Prevedo che recensire questo libro sarà un incubo. In primis perché non ne ho capito il senso fino in fondo, successivamente perché dopo averne sentito parlare da persone che lo hanno definito un capolavoro mi dispiace dover smontare tutto.
Fin dalle prime pagine ho faticato non poco ad entrare nell'ottica dell'autore. Lo stile di scrittura è sicuramente particolare ma un po' troppo sopra le righe per quanto mi riguarda. Troppe similitudini, metafore, licenze poetiche.
Mi sono convinta ad andare avanti dicendomi che sarebbe sicuramente migliorato e invece...
Mi sono ritrovata tra le mani un libro che in realtà potrebbe quasi essere definito come una raccolta di racconti. Ogni capitolo narra la "vita" e la "morte" di un abitante di Timpamara, ogni capitolo un abitante diverso e come unico filo conduttore lui: Astolfo Malinverno, il guardiano della vita e della morte.
E qui iniziano i miei problemi con il libro.
È difficile seguire le storie di personaggi che appaiono e si dissolvono in una manciata di pagine. Non si crea empatia e per me in un buon romanzo l'empatia con i personaggi è TUTTO!
La prima metà del libro scorre così... Nomi, storie, niente che mi sia rimasto particolarmente impresso.
Nella seconda metà la cosa va a migliorare un po'.
I personaggi diminuiscono e vanno a ripetere le loro apparizioni nel corso dei capitoli.
Impariamo così a conoscere meglio Astolfo, Ofelia e Isaia.
Tra tutte sicuramente la storia di Isaia e del suo lavoro è quella che ho amato di più.
Registrare le voci dei morti.
Chi non darebbe di tutto pur di non sentire ancora una volta parlare uno dei propri cari?
"Niente che è esistito anche solo un attimo scompare mai completamente, nemmeno i pensieri, nemmeno le preghiere, nemmeno i sogni."
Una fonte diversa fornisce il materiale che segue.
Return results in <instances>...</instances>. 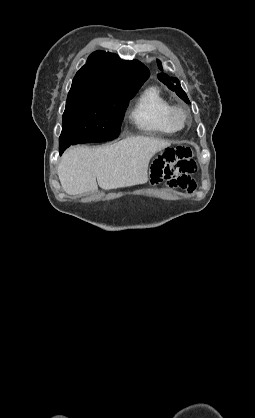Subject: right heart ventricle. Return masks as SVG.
Masks as SVG:
<instances>
[{"instance_id": "obj_1", "label": "right heart ventricle", "mask_w": 255, "mask_h": 418, "mask_svg": "<svg viewBox=\"0 0 255 418\" xmlns=\"http://www.w3.org/2000/svg\"><path fill=\"white\" fill-rule=\"evenodd\" d=\"M170 101L156 86H149L138 96L130 113L135 127L146 134L166 135L175 130L167 120Z\"/></svg>"}]
</instances>
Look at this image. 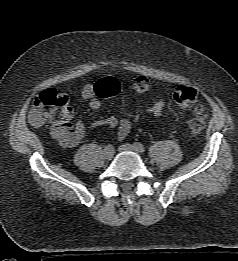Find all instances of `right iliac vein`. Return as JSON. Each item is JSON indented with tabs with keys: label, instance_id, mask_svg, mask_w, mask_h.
<instances>
[{
	"label": "right iliac vein",
	"instance_id": "right-iliac-vein-1",
	"mask_svg": "<svg viewBox=\"0 0 238 261\" xmlns=\"http://www.w3.org/2000/svg\"><path fill=\"white\" fill-rule=\"evenodd\" d=\"M105 158L107 159V160H111L112 158H113V156H114V150H112V152H107L106 151V149H105Z\"/></svg>",
	"mask_w": 238,
	"mask_h": 261
}]
</instances>
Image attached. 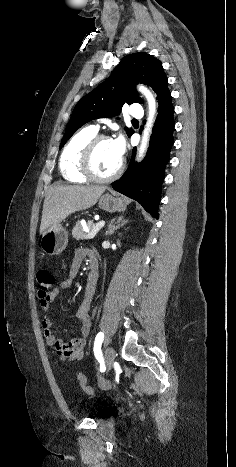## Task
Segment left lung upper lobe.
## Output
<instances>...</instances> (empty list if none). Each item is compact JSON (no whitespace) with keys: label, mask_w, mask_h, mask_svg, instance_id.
Listing matches in <instances>:
<instances>
[{"label":"left lung upper lobe","mask_w":236,"mask_h":467,"mask_svg":"<svg viewBox=\"0 0 236 467\" xmlns=\"http://www.w3.org/2000/svg\"><path fill=\"white\" fill-rule=\"evenodd\" d=\"M137 82L151 86L158 99L167 89V77L161 62L152 55L141 52L122 58L109 79L77 103L66 126L60 149L85 123L118 115L124 103H142L135 90ZM125 130L129 137L134 132L132 129Z\"/></svg>","instance_id":"left-lung-upper-lobe-1"}]
</instances>
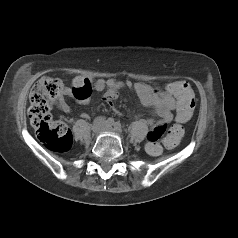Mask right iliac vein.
<instances>
[{
    "label": "right iliac vein",
    "mask_w": 238,
    "mask_h": 238,
    "mask_svg": "<svg viewBox=\"0 0 238 238\" xmlns=\"http://www.w3.org/2000/svg\"><path fill=\"white\" fill-rule=\"evenodd\" d=\"M102 129V124L100 122L96 123L94 126H93V134H98Z\"/></svg>",
    "instance_id": "63e3f726"
}]
</instances>
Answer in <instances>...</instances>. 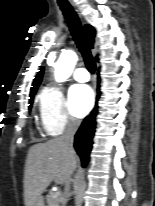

Ma torniamo a noi. Torniamo al libro.
Come avrete capito la morte fa da padrona in questo romanzo ma non è una morte negativa come sempre in tutti i casi.
Spesso è una morte che plasma, una morte che da una nuova vita.
Vita e morte.
È esattamente questo il fulcro centrale.
Come quando si reinventa un ogetto.
Come quando si scrive e poi si riscrive il finale di una storia.
"Tutto quello che abbiamo ci può essere tolto da un momento all'altro, questo insegna la morte, che nulla ci appartiene."
Il secondo fulcro della storia sono in realtà le Storie.
Quelle che nel corso degli anni sono state scritte e che ad oggi sono accessibili a chiunque lo voglia.
Parole e storie.
Sicuramente in "Malinverno" non mancano gli spunti di lettura (almeno se vi interessano i classici). Devo dire che in alcuni casi, con Emma, l'autore ha tentato anche me.
Ho pensato davvero di leggere Madame Bovary e l'avrei sicuramente fatto se il libro mi fosse piaciuto.
Ho apprezzato particolarmente i finali riscritti, è una cosa che ogni lettore ha immaginato almeno una volta nella sua vita e Astolfo diventa un po' un'icona rappresentativa della categoria.
A parte questo trovo che sia un libro che non ha particolari punti di forza.
Sicuramente io non lo consiglierei.
"Perché se il destino dei libri è morire come esseri viventi, anche gli uomini, quando smettono di respirare, non diventano che storie."